— Уж сделайте милость, - чужими для себя словами ответила Рената.

— Хорошо бы это, - Буров постучал толстым пальцем по стеклопластику капсулы гибернации, - было для неё посложнее изолятора или переборки в арсенал. В третий раз этот трюк выйдет ей боком. Это я вам гарантирую.

Когда реаниматор оповестил, что в крови пациента больше не осталось снотворных, Рената уже не находила себе места. Она быстренько легла на ту самую кушетку, сложила руки на груди и посмотрела на Бурова.

— Всё будет хорошо, - зачем-то пообещала она.

И, не дожидаясь ответа, провалилась.

Барьеры не упали. Их пришлось устранять, и это почему-то оказалось невероятно тяжело. Словно вручную, ржавой скрипящей лебёдкой Рената опустила заслоны между разумом собственным и нежевым сознанием Ординатора. В любое другое время это вымотало бы её. Но не сейчас. Силы плескались внутри шумным прибоем, и казалось, что их хватит не то что на барьеры - на всю эту планету хватит! Нужно просто увидеть цель, найти куда применить их… Найти ту самую точку опоры, чтобы перевернуть мир.

Шар теперь был невесомым, но всё таким же холодным.
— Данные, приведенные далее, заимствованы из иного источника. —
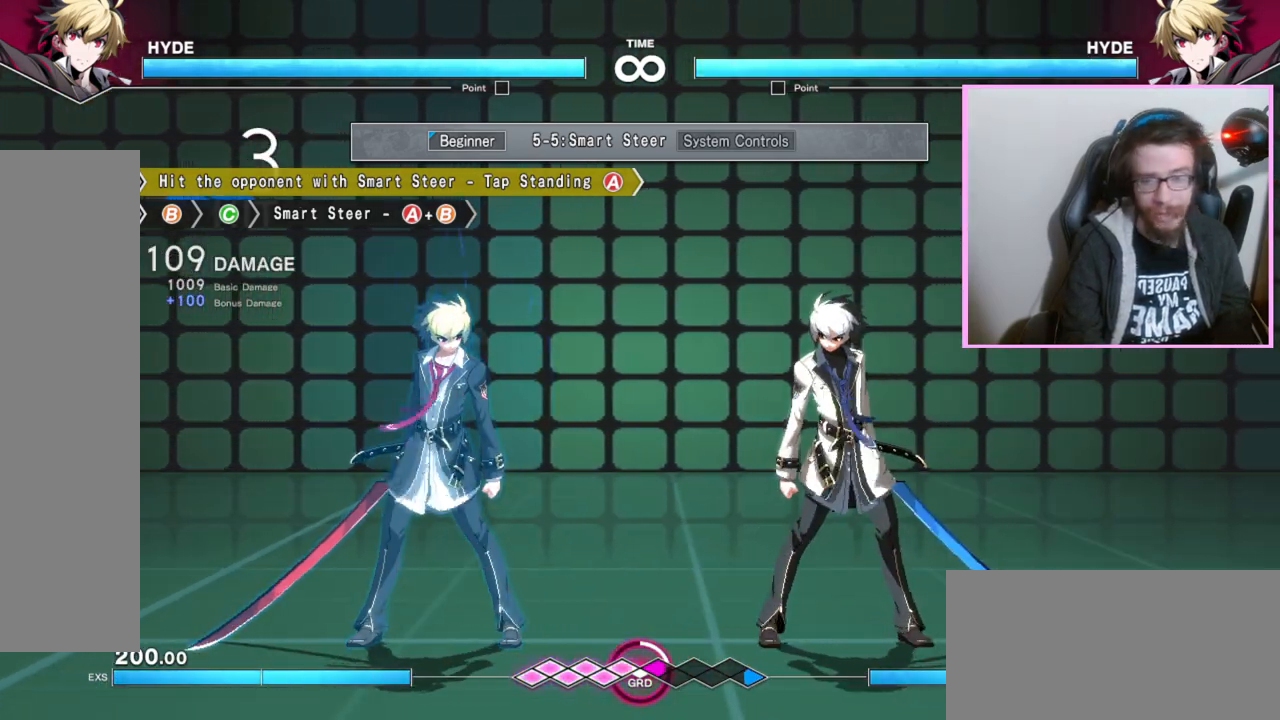
{"buttons": [], "events": []}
И на пол - серый песок! - постоянно сыпались искры, словно от сварки по металлу. Ординатор был чем-то недоволен, если это понятие вообще применимо к нему. Ну и шут с ним, как сказал бы Рома!

Туман скрывал от Ренаты холодные прямоугольники домов. Ничего не менялось в этом городе, уже таком знакомом и не страшном. Разве что свет лился только из одного окна, и к нему же тянулись фиолетовые вены - те самые молнии вдруг застыли, словно пойманные в ловушку фотоснимка.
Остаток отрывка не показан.